La strategia di potenziare i siti produttivi all’estero era, ed è, giustificata anche dalla necessità di incrementare la presenza in aree di sviluppo motociclistico; tanto più che negli USA, prima ancora che in Europa, il problema del ricambio generazionale dei clienti Harley-Davidson assume dimensioni serie in prospettiva di breve termine considerata l’età media elevata degli appassionati del marchio americano.

Un anno fa le ripercussioni delle contromisure ai dazi voluti da Trump erano valutati in un costo aggiuntivo per Harley-Davidson di 100 milioni di dollari.

Appresa la notizia del programma H-D di potenziare la produzione fuori dagli USA, il presidente Donald Trump twittò parole di fuoco scrivendo che «Una Harley-Davidson non dovrebbe mai essere costruita in un altro Paese, che i suoi dipendenti e i clienti sono già molto arrabbiati e se si trasferiranno sarà l'inizio della fine. Arrendendosi e abbandonando la lotta, l'aura sparirà per sempre e Harley-Davidson sarà tassata come non mai».

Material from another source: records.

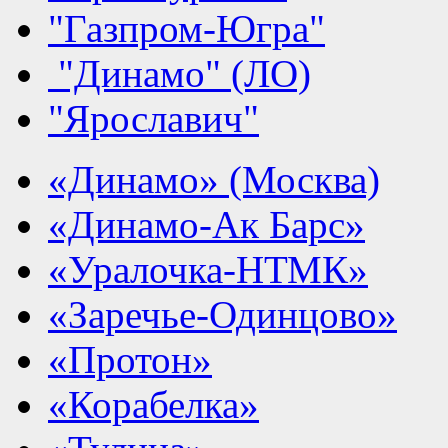
"Газпром-Югра"
"Динамо" (ЛО)
"Ярославич"
«Динамо» (Москва)
«Динамо-Ак Барс»
«Уралочка-НТМК»
«Заречье-Одинцово»
«Протон»
«Корабелка»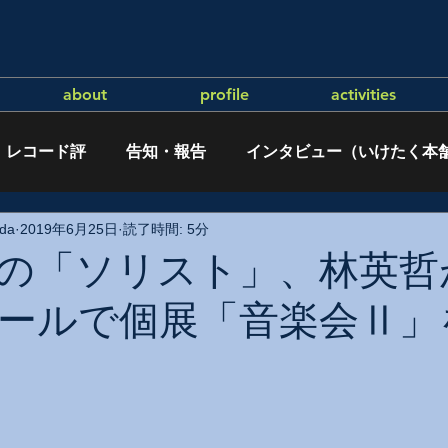
about
profile
activities
レコード評
告知・報告
インタビュー（いけたく本
da
2019年6月25日
読了時間: 5分
の「ソリスト」、林英哲
ールで個展「音楽会Ⅱ」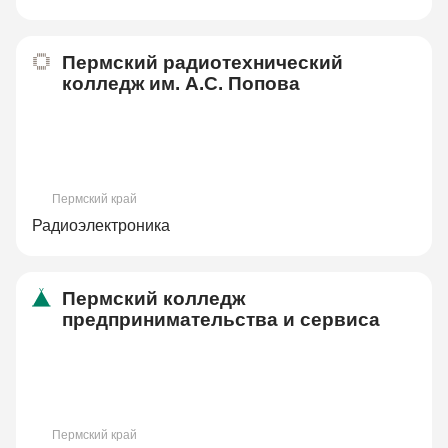
Пермский радиотехнический
колледж им. А.С. Попова
Пермский край
Радиоэлектроника
Пермский колледж
предпринимательства и сервиса
Пермский край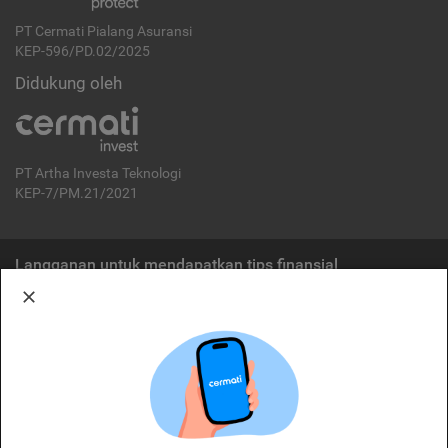
PT Cermati Pialang Asuransi
KEP-596/PD.02/2025
Didukung oleh
PT Artha Investa Teknologi
KEP-7/PM.21/2021
Langganan untuk mendapatkan tips finansial
Berlangganan
Disclaimer:
Cermati merupakan penyelenggara agregasi jasa keuangan yang terdaftar di
OJK. Oleh karena itu, produk dan/atau layanan jasa keuangan yang
ditawarkan bukan merupakan produk dan/atau layanan jasa keuangan yang
diterbitkan oleh Cermati dan Cermati tidak bertanggung jawab atas tuntutan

Matt Levatich poco dopo questa severa critica volle rassicurare dipendenti e rete vendita con una comunicazione in cui accusava il Presidente di diffondere informazioni errate: «Siamo protagonisti di una forte discussione politica sul commercio equo. Continuano a circolare informazioni errate su questo problema».

Harley-Davidson si trova insomma stretta in una guerra commerciale UE-USA che ha visto le tariffe di importazione salire in poco tempo dal 6 al 31% e, se non ci saranno cambiamenti su questo fronte, il rischio è che le tasse saliranno addirittura al 56-66% nei prossimi due anni. Significa che H-D deve pensare a un piano B se non vuole perdere terreno.

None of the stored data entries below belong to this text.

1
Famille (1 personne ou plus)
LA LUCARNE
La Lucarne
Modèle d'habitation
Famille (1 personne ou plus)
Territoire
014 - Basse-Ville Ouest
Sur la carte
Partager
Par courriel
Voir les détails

Una volta tanto, nell’alternanza di posizioni che non di rado lo distingue, il presidente Trump ha preso le difese di Harley-Davidson. E accaduto a fine aprile, dopo il calo patito da H-D nel primo trimestre 2019: -26% nel fatturato e (diminuito a 1,38 miliardi di dollari) e nei profitti (da 175 a 128 milioni di dollari).

In un tweet Trump ha scritto: «Harley-Davidson ha dovuto lottare con i dazi UE, pagando il 31%. Ha dovuto spostare la produzione all’estero per rimediare ad alcuni di questi dazi che l’hanno colpita e che saliranno ancora. E’ ingiusto nei confronti degli Stati Uniti. Noi faremo altrettanto».

Intervistato nel programma “Squawk Alley” della rete americana CNBC. Levatich ha detto che i dazi sono la ragione per cui si sta valutando di produrre in Thailandia le H-D da vendere in Europa. E se questo non dovesse funzionare c’è l’ipotesi di un investimento produttivo direttamente in Europa. L’Europa, ha detto, "è il maggiore problema e assorbe 100 milioni di dollari all’anno solo per sostenere le vendite". Un sacrifico fatto per non perdere quote di mercato aspettando le prossime piattaforme di veicoli e il lancio imminente dell’elettrica LiveWire.

Un anno fa è stato annunciato il programma More Roads che prevede l’arrivo di cento novità entro il 2027, l’aumento del 50% delle esportazioni e la creazione di due milioni di nuovi clienti H-D.

Nei piani di Milwaukee c’è un impianto produttivo in Europa, per la serie elettrica e non solo, si parla di altri modelli di cilindrata media e medio piccola da costruire in India e non più tardi di una settimana fa è stato comunicato un accordo con la cinese Qianjiang Motorcycle Company Limited (proprietaria anche di Benelli) finalizzato allo sviluppo e alla commercializzare di modelli di piccola cilindrata “premium small displacement motorcycles” dedicati - almeno all’inizio - ai mercati asiatici. Una lunga storia che, per ora, termina qui.